Firefox version numbers and funness on #ubuntu

Corey Burger corey.burger at
Thu Apr 21 13:59:16 CDT 2005

On 4/21/05, Kent Nyberg <nyberg.kent at> wrote:
> tor 2005-04-21 klockan 10:36 -0700 skrev Corey Burger:
> > Hello all,
> >
> > I spend a lot of time on #ubuntu and the forums, generally answering
> > the same question ten times an hour. Anyway, one of the biggest things
> > that I hear is, where is FF 1.0.3?
> >
> > Now, I happen to know that most of the security fixes are backported,
> > but most people don't know that. If we appear to be unresponsive on FF
> > security, this can create a feeling of insecurity amongst users and a
> > backlash of "we aren't keeping our security up to date". Often the
> > appearance of security is more important in the average users eyes
> > than actually security.
> >
> > I also realize that bumping version numbers is generally not something
> > Debian does, but Ubuntu is moving into a user market that Debian
> > doesn't have, that of Mom and Dad. They don't read change logs and
> > thus their only way of making sure they are up to date is looking at
> > app numbers, if they even get that far.
> >
> > IANAD,
> >
> > Corey
> >
> I am in a bit of a hurry right now, but as fare as I know the following
> seems like a fair deal:
> Mom and Dad are not likely to even know a lot about the latest
> security-problems regarding firefox, and other potential problems in the
> future. That is, they are not going to start up an IRC channel and ask
> on #ubuntu about why not firefox has the latest version.
> That problem aside, I think update-manager is a great tool!
> With that application, Mom and Dad can get a notice about the need to
> let update-manager install a new version of firefox wich will fix a
> security-problem.  That way, Mom and Dad both get to know about the
> potential problem, and get it fixed automaticly.
> As for the problems with version-numbers, it will probably confuse
> people no matter how much you tell what the policy is regarding
> backports of fixes and installing new upstream-version.  But perhaps
> some of them could be helped by actually telling the user via
> update-manager that a new version of firefox needs to be installed and
> that it fixes some security-problems. Perhaps even tell the user about
> the policy about backports of fixes, and that this is even more saner
> than installing a new upstream-version since that implies new untested
> code, and new untested code most likely brings new bugs.
> And perhaps the about-screen of application X which has backported fixes
> could mention them, so that the user know that for example X is at
> version x.y.z, but it has backports from x.y.z+1, and is at the same
> security-level.
> That way it cant confuse some one..  right?
> This way, if Mom and Dad read on that firefox version
> x.y.z has security bugs, and they check the about-dialog on firefox they
> will read that even though they might have version x.y.z that
> implies has some bugs, the dialog will tell them not to
> worry, since they are fixed.
> Great?

I have to say that it took me a while to understand that.

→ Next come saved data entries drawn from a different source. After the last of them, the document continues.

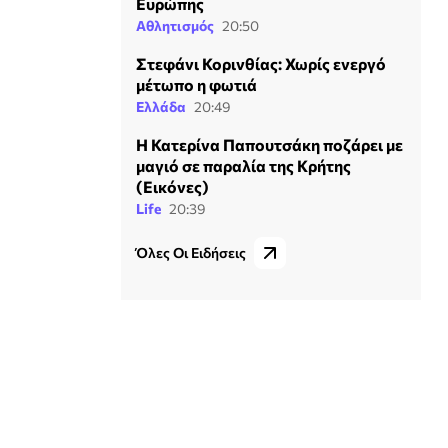
Ευρώπης
Αθλητισμός
20:50
Στεφάνι Κορινθίας: Χωρίς ενεργό
μέτωπο η φωτιά
Ελλάδα
20:49
Η Κατερίνα Παπουτσάκη ποζάρει με
μαγιό σε παραλία της Κρήτης
(Εικόνες)
Life
20:39
Όλες Οι Ειδήσεις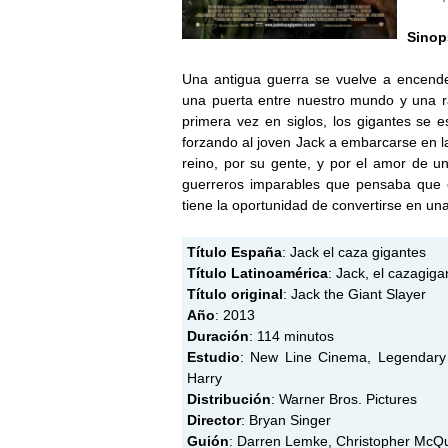
Sinop
Una antigua guerra se vuelve a encende
una puerta entre nuestro mundo y una ra
primera vez en siglos, los gigantes se e
forzando al joven Jack a embarcarse en l
reino, por su gente, y por el amor de un
guerreros imparables que pensaba que e
tiene la oportunidad de convertirse en un
Título España
: Jack el caza gigantes
Título Latinoamérica
: Jack, el cazagiga
Título original
: Jack the Giant Slayer
Año
: 2013
Duración
: 114 minutos
Estudio
: New Line Cinema, Legendary P
Harry
Distribución
: Warner Bros. Pictures
Director
: Bryan Singer
Guión
: Darren Lemke, Christopher McQu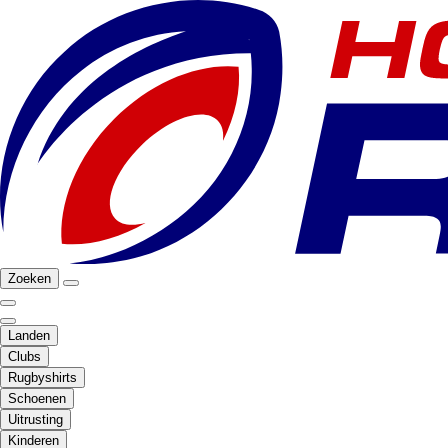
Zoeken
Landen
Clubs
Rugbyshirts
Schoenen
Uitrusting
Kinderen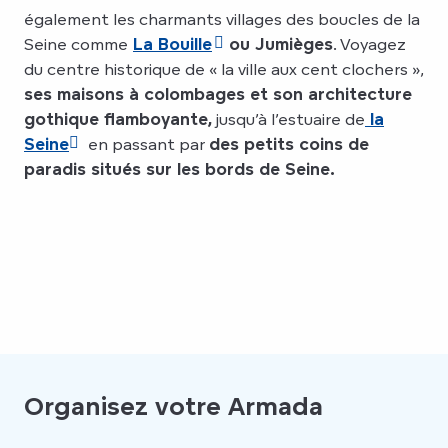
également les charmants villages des boucles de la
Seine comme
La Bouille
ou Jumièges
. Voyagez
du centre historique de « la ville aux cent clochers »,
ses maisons à colombages et son architecture
gothique flamboyante,
jusqu’à l’estuaire de
la
Seine
en passant par
des petits coins de
paradis situés sur les bords de Seine.
Organisez votre Armada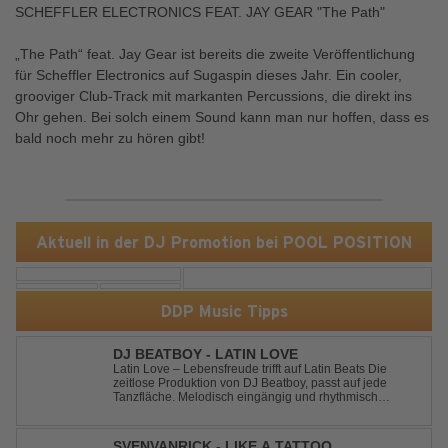
SCHEFFLER ELECTRONICS FEAT. JAY GEAR "The Path"
„The Path“ feat. Jay Gear ist bereits die zweite Veröffentlichung
für Scheffler Electronics auf Sugaspin dieses Jahr. Ein cooler,
grooviger Club-Track mit markanten Percussions, die direkt ins
Ohr gehen. Bei solch einem Sound kann man nur hoffen, dass es
bald noch mehr zu hören gibt!
Aktuell in der DJ Promotion bei POOL POSITION
DDP Music Tipps
DJ BEATBOY - LATIN LOVE
Latin Love – Lebensfreude trifft auf Latin Beats Die
zeitlose Produktion von DJ Beatboy, passt auf jede
Tanzfläche. Melodisch eingängig und rhythmisch
treibend, bringt der Song das Publikum ins Feel Good
Party Feeling. DJ Beatboy alias Benjamin Huk aus
Hannover, freut sich über Feedback....
SVENVANRICK - LIKE A TATTOO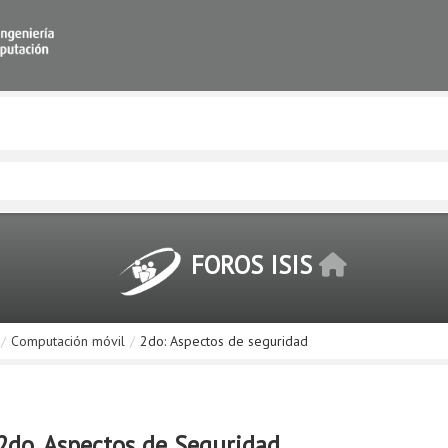
FOROS ISIS
/
Computación móvil
/
2do: Aspectos de seguridad
2do. Aspectos de Seguridad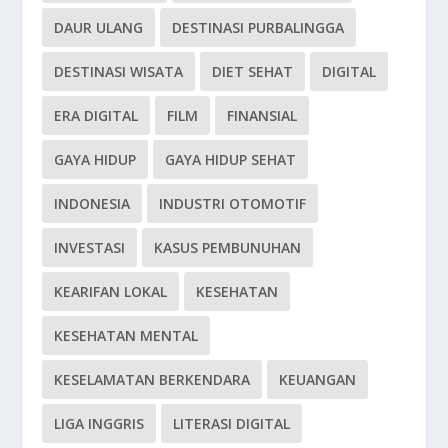
DAUR ULANG
DESTINASI PURBALINGGA
DESTINASI WISATA
DIET SEHAT
DIGITAL
ERA DIGITAL
FILM
FINANSIAL
GAYA HIDUP
GAYA HIDUP SEHAT
INDONESIA
INDUSTRI OTOMOTIF
INVESTASI
KASUS PEMBUNUHAN
KEARIFAN LOKAL
KESEHATAN
KESEHATAN MENTAL
KESELAMATAN BERKENDARA
KEUANGAN
LIGA INGGRIS
LITERASI DIGITAL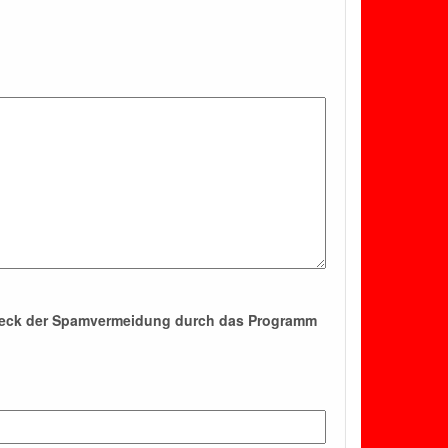
Zweck der Spamvermeidung durch das Programm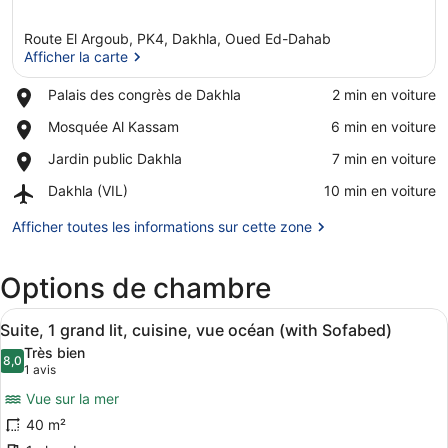
Route El Argoub, PK4, Dakhla, Oued Ed-Dahab
Afficher la carte
Place,
Palais des congrès de Dakhla
‪2 min en voiture‬
Palais
Afficher la carte
Place,
Mosquée Al Kassam
‪6 min en voiture‬
des
Mosquée
congrès
Place,
Jardin public Dakhla
‪7 min en voiture‬
Al
de
Jardin
Kassam
Dakhla
Airport,
Dakhla (VIL)
‪10 min en voiture‬
public
Dakhla
Dakhla
(VIL)
Afficher toutes les informations sur cette zone
Options de chambre
Afficher
Une chambre d’hôtel avec un canapé
22
Suite, 1 grand lit, cuisine, vue océan (with Sofabed)
toutes
Très bien
les
8,0
8,0 sur 10
(1 avis)
1 avis
photos
Vue sur la mer
pour
40 m²
ce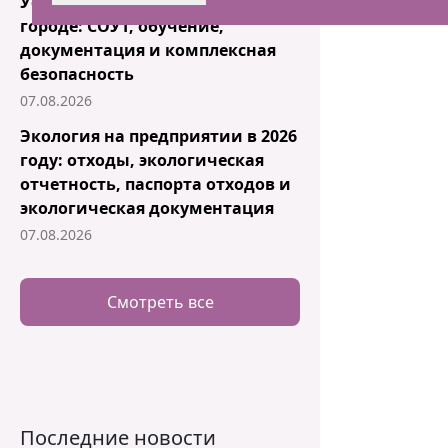
Услуги по охране труда в вашем
городе: СОУТ, обучение,
документация и комплексная
безопасность
07.08.2026
Экология на предприятии в 2026
году: отходы, экологическая
отчетность, паспорта отходов и
экологическая документация
07.08.2026
Смотреть все
Последние новости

However, I
think I boiled it down to that we should inform users that the fixes
have been backported.

Hmm, I must say I cannot agree with that. That kind of defeats the
purpose of numbering of software.

In addition to the above, why fill the their heads with junk they
don't need to know. Most users will not read it and won't understand
it. Bad security dialogs are one of the worst things you can do, as
they are probably worse than no security dialogs. Observe Windows for
that. However, they will understand that the number just went up and
that it is the same as the one on the website and thus they have the
latest version.

On the topic of untested code, there are two types of releases we have
to worry about. The FF was one of the easy kind, just a security fix.
In other words, there was (should be?) no code that wasn't backported.
A feature update is different.

Remember, 95% of this is about perception and usability.